Rz. 55
Die Testierfähigkeit kann nur dann Gegenstand der Ermittlungen des Nachlassgerichts sein, wenn sich gewisse Auffälligkeiten ergeben, die Zweifel an der Testierfähigkeit erkennen lassen. Zweifel an der Testierfähigkeit des Erblassers zum Zeitpunkt der Errichtung seiner letztwilligen Verfügung können Anlass zur Einholung des Gutachtens eines psychiatrischen oder nervenfachärztlichen Sachverständigen nur dann geben, wenn sie aus objektivierbaren Tatsachen oder Hilfstatsachen (nicht: Vermutungen und Wahrscheinlichkeitsurteilen für mögliche Krankheitsbilder ohne Anknüpfung an auffälliges symptomatisches Verhalten des Erblassers im zeitlichen Zusammenhang mit der Testamentserrichtung) herzuleiten sind.
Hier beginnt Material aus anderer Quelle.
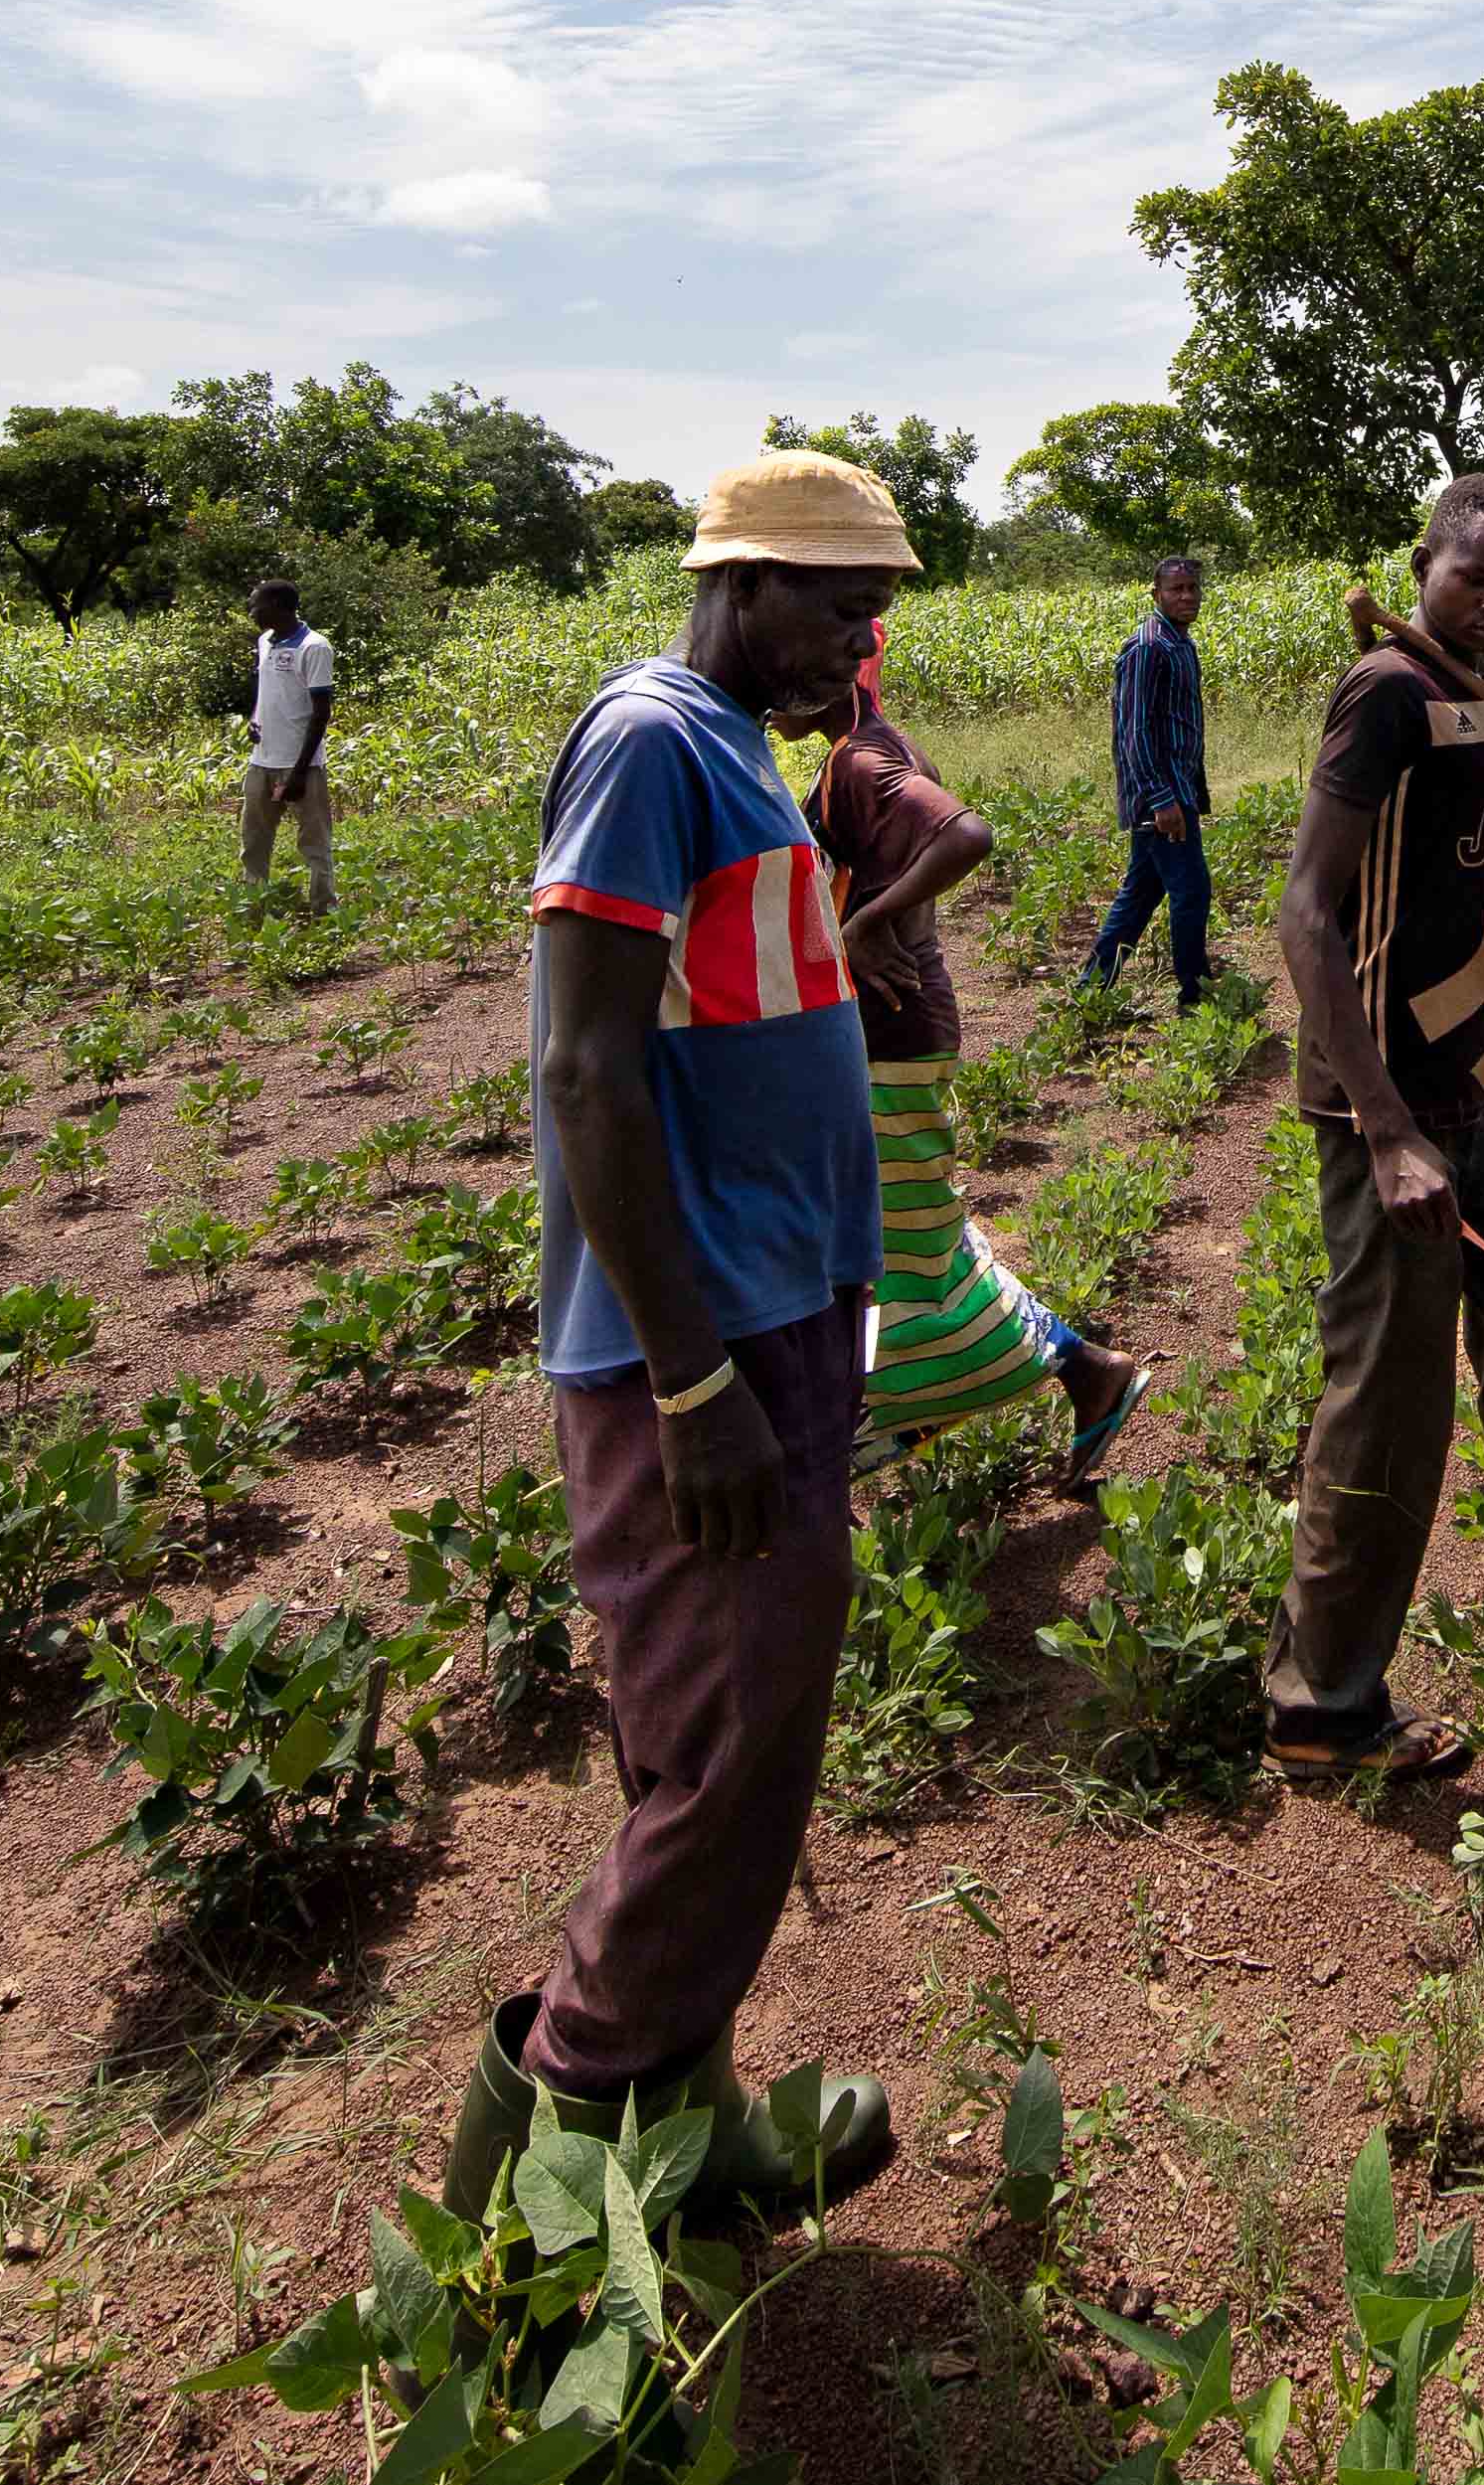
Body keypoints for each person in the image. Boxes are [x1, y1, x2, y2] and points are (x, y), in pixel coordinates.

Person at [434, 453, 915, 2227]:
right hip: (705, 1345)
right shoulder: (649, 738)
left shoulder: (727, 745)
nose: (860, 647)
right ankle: (557, 2197)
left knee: (716, 1727)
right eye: (840, 609)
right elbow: (585, 1069)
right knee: (727, 1765)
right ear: (740, 579)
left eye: (874, 615)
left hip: (777, 1311)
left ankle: (684, 2121)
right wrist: (694, 1377)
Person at [1263, 471, 1484, 1785]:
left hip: (1460, 1081)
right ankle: (1321, 1704)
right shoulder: (1385, 692)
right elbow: (1308, 906)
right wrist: (1386, 1127)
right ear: (1423, 562)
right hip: (1390, 1103)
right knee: (1390, 1401)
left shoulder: (1460, 686)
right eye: (1474, 576)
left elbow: (1418, 866)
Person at [774, 646, 1144, 1488]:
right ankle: (1079, 1372)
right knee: (907, 1242)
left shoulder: (859, 760)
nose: (768, 701)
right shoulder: (874, 746)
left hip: (893, 1037)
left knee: (908, 1262)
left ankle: (878, 1426)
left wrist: (868, 920)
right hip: (893, 1031)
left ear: (828, 673)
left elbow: (966, 833)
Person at [1085, 558, 1215, 1008]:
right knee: (1192, 892)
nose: (1187, 596)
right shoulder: (1147, 647)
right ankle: (1195, 997)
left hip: (1177, 788)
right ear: (1156, 594)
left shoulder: (1180, 643)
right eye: (1176, 589)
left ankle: (1090, 991)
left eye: (1193, 587)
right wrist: (1161, 799)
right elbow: (1134, 730)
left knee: (1140, 895)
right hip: (1160, 794)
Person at [238, 575, 336, 915]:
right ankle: (254, 910)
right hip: (262, 762)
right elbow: (268, 690)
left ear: (277, 606)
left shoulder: (314, 647)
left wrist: (298, 773)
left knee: (314, 844)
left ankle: (324, 913)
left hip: (301, 767)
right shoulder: (265, 641)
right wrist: (255, 718)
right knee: (253, 843)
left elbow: (321, 713)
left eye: (256, 605)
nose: (251, 611)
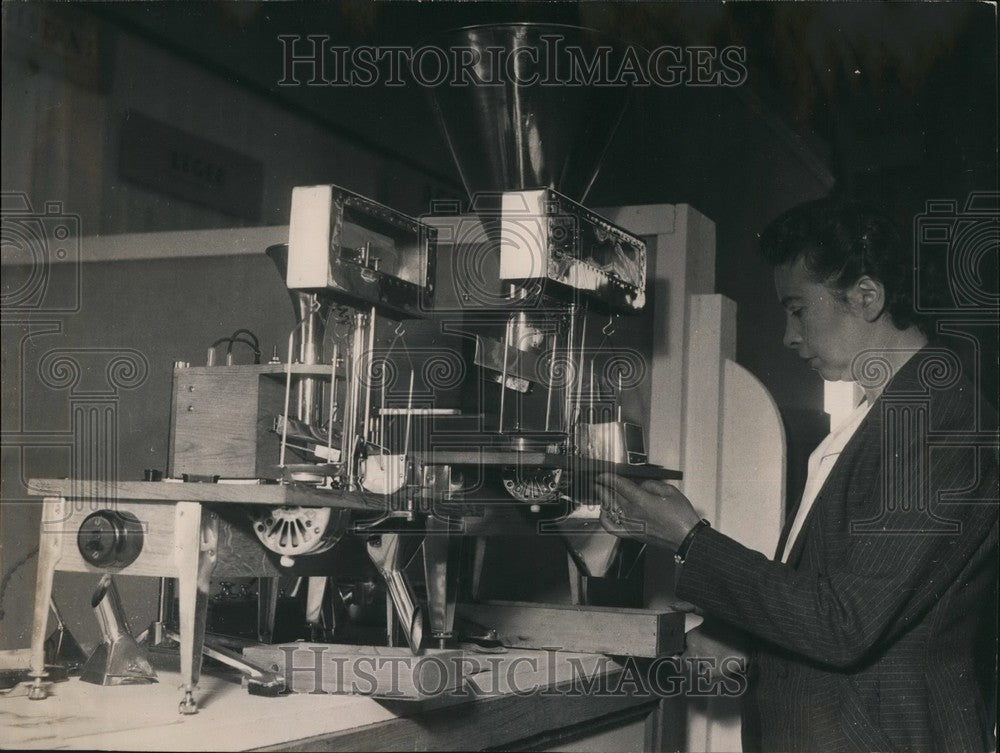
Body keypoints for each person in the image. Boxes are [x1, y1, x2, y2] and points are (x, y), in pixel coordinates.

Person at [594, 197, 998, 752]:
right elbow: (841, 602)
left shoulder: (942, 417)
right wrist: (743, 646)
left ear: (866, 296)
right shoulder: (878, 416)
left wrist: (688, 538)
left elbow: (844, 624)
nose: (788, 335)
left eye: (798, 309)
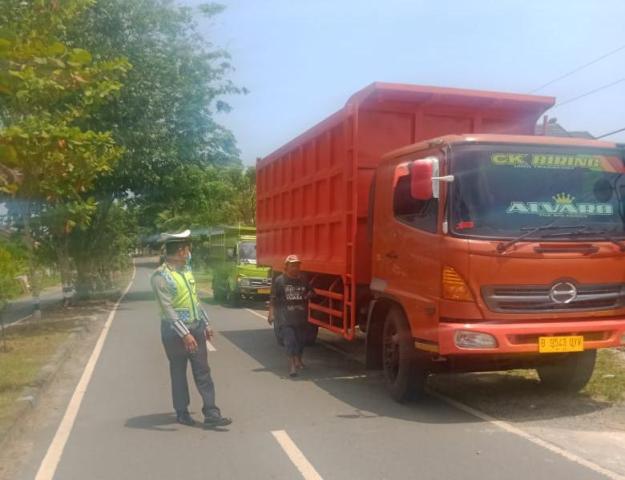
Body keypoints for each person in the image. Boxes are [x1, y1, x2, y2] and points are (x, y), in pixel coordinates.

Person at [151, 230, 231, 427]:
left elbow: (194, 300)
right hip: (173, 333)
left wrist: (206, 322)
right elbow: (167, 309)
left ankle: (211, 413)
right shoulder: (160, 277)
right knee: (178, 371)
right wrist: (185, 334)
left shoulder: (186, 271)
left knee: (203, 370)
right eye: (187, 249)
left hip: (195, 327)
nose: (189, 252)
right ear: (180, 251)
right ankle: (181, 411)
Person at [268, 255, 313, 377]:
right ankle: (292, 366)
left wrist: (308, 295)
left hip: (300, 317)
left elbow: (312, 291)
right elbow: (273, 298)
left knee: (301, 341)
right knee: (290, 341)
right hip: (285, 318)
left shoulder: (304, 279)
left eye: (297, 265)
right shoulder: (280, 281)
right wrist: (271, 313)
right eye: (292, 265)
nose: (295, 268)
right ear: (286, 266)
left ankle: (299, 360)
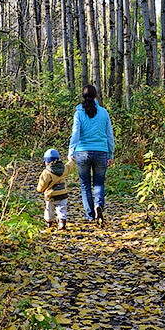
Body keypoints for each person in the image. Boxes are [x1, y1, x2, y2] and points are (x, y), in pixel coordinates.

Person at [68, 84, 115, 225]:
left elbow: (75, 134)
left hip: (82, 152)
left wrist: (71, 152)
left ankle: (90, 215)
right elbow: (109, 135)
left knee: (85, 185)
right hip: (101, 151)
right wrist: (111, 153)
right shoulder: (104, 112)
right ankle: (98, 205)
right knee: (99, 182)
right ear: (95, 96)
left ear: (83, 96)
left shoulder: (79, 113)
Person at [36, 148, 75, 230]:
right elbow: (69, 166)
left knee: (49, 209)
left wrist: (39, 189)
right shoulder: (64, 168)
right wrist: (71, 160)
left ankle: (49, 222)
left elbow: (42, 184)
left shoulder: (46, 172)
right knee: (62, 209)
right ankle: (62, 222)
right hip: (63, 194)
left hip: (51, 195)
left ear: (46, 161)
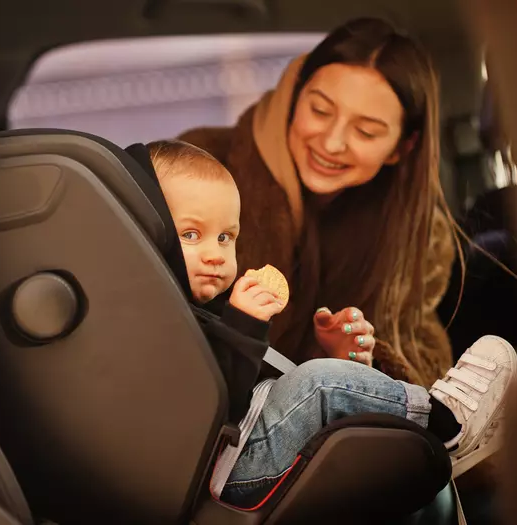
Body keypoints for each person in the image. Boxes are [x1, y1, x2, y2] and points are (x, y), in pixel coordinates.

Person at [135, 138, 517, 507]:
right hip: (224, 473)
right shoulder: (151, 323)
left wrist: (336, 360)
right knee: (317, 384)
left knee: (318, 381)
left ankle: (418, 447)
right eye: (190, 234)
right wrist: (242, 328)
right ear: (148, 235)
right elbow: (210, 401)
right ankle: (445, 425)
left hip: (239, 450)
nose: (216, 254)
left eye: (225, 237)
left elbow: (255, 391)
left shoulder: (205, 311)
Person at [178, 17, 457, 388]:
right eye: (320, 111)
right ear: (295, 98)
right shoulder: (202, 162)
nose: (331, 143)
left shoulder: (421, 240)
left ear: (401, 148)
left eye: (366, 132)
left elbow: (421, 364)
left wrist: (354, 365)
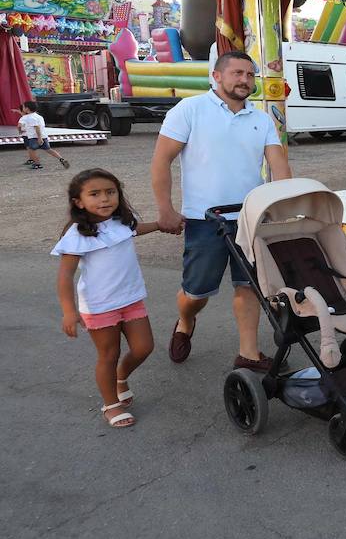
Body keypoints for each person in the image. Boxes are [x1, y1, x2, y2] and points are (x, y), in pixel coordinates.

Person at [151, 50, 291, 371]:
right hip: (204, 220)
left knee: (250, 286)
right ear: (217, 76)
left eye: (250, 75)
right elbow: (161, 161)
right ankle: (186, 321)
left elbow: (279, 166)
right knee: (196, 293)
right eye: (237, 73)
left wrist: (285, 209)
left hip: (250, 219)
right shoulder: (189, 110)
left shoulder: (261, 119)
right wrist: (166, 209)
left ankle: (249, 354)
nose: (245, 80)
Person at [53, 169, 163, 428]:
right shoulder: (77, 235)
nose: (104, 199)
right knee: (108, 355)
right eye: (95, 194)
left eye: (110, 192)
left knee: (143, 348)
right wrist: (69, 311)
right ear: (78, 202)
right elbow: (65, 277)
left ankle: (121, 376)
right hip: (100, 306)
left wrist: (160, 225)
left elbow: (135, 231)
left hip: (131, 298)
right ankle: (111, 405)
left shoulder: (123, 222)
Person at [17, 100, 71, 171]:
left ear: (27, 109)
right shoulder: (39, 116)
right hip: (44, 136)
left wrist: (39, 138)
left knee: (31, 150)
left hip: (34, 137)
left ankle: (37, 164)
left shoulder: (29, 117)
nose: (23, 109)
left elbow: (37, 127)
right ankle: (61, 159)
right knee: (49, 149)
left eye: (23, 107)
Zweifel können sich aus der Urkunde selbst ergeben, sowohl aus dem Inhalt als auch aus der Abfassung der Urkunde selbst. Daneben ist die Testierfähigkeit zu ermitteln, sofern Zweifel daran von dem Antragsteller oder Zeugen vorgetragen werden. Insbesondere gilt dies in Fällen des sog. luziden Intervalls, also des medizinischen Phänomens, dass ein Erblasser sich phasenweise in einem klaren geschäftsfähigen Zustand befindet und im darauffolgenden Moment bereits den völligen Verlust der Geschäftsfähigkeit erleidet. Zur Bejahung der Testierfähigkeit genügt es nicht, dass der Erblasser eine allgemeine Vorstellung von der Tatsache der Errichtung eines Testaments und von dem Inhalt seiner letztwilligen Anordnung hatte; er muss vielmehr auch in der Lage sein, sich über die Tragweite dieser Anordnungen und ihre Auswirkungen auf die persönlichen und wirtschaftlichen Verhältnisse der Betroffenen sowie über die Gründe, die für und gegen ihre sittliche Berechtigung sprechen, ein klares Urteil zu bilden und nach diesem Urteil frei von Einflüssen etwaiger interessierter Dritter zu handeln.
Rz. 56
Das Nachlassgericht hat nach § 26 FamFG den Sachverhalt ausreichend zu erforschen und eine entsprechende Beweiswürdigung vorzunehmen. Dabei kommt insbesondere eine Ermittlung der Vorgeschichte, also der Krankengeschichte des Erblassers, in Betracht. Dies führt meist dazu, dass die behandelnden Ärzte oder Betreuer für den Fall, dass der Erblasser unter amtlicher Betreuung i.S.v. § 1814 BGB stand und auch die Personen, die an der Abfassung der letztwilligen Verfügung mitgewirkt haben, z.B. ein Rechtsanwalt, Steuerberater oder Notar, zur Sache anzuhören sind. Die Schweigepflicht dieser Personen entfällt dabei nicht mit dem Tod des Erblassers. Vielmehr kann diese im Einzelfall aber gerade nicht mehr bestehen, da es wohl in aller Regel dem mutmaßlichen Willen des Verstorbenen entspräche, wenn diese Personen bzgl. der Testierfähigkeit eine Aussage tätigen. Darüber hinaus wird das Nachlassgericht notwendigerweise meist ein psychiatrisches Sachverständigengutachten einholen müssen, um sich letztlich Sicherheit über die Testierfähigkeit verschaffen zu können. Da es im Gegensatz zur partiellen Geschäftsunfähigkeit keine partielle Testierfähigkeit gibt, muss das Gericht in seiner Feststellung entweder zu einer Testierfähigkeit oder Testierunfähigkeit gelangen.
Rz. 57
Praxishinweis
Es ist davor zu warnen, vorschnell darauf abzuzielen, dass der Erblasser testierunfähig gewesen ist. Viele Krankheitsbilder lassen selbst bei langanhaltender Dauer die Testierfähigkeit uneingeschränkt. So muss eine langjährige Alkoholabhängigkeit nicht zwangsweise zu einer Testierunfähigkeit führen. Auch der Testierwille des Erblassers ist vom Nachlassgericht zu ermitteln.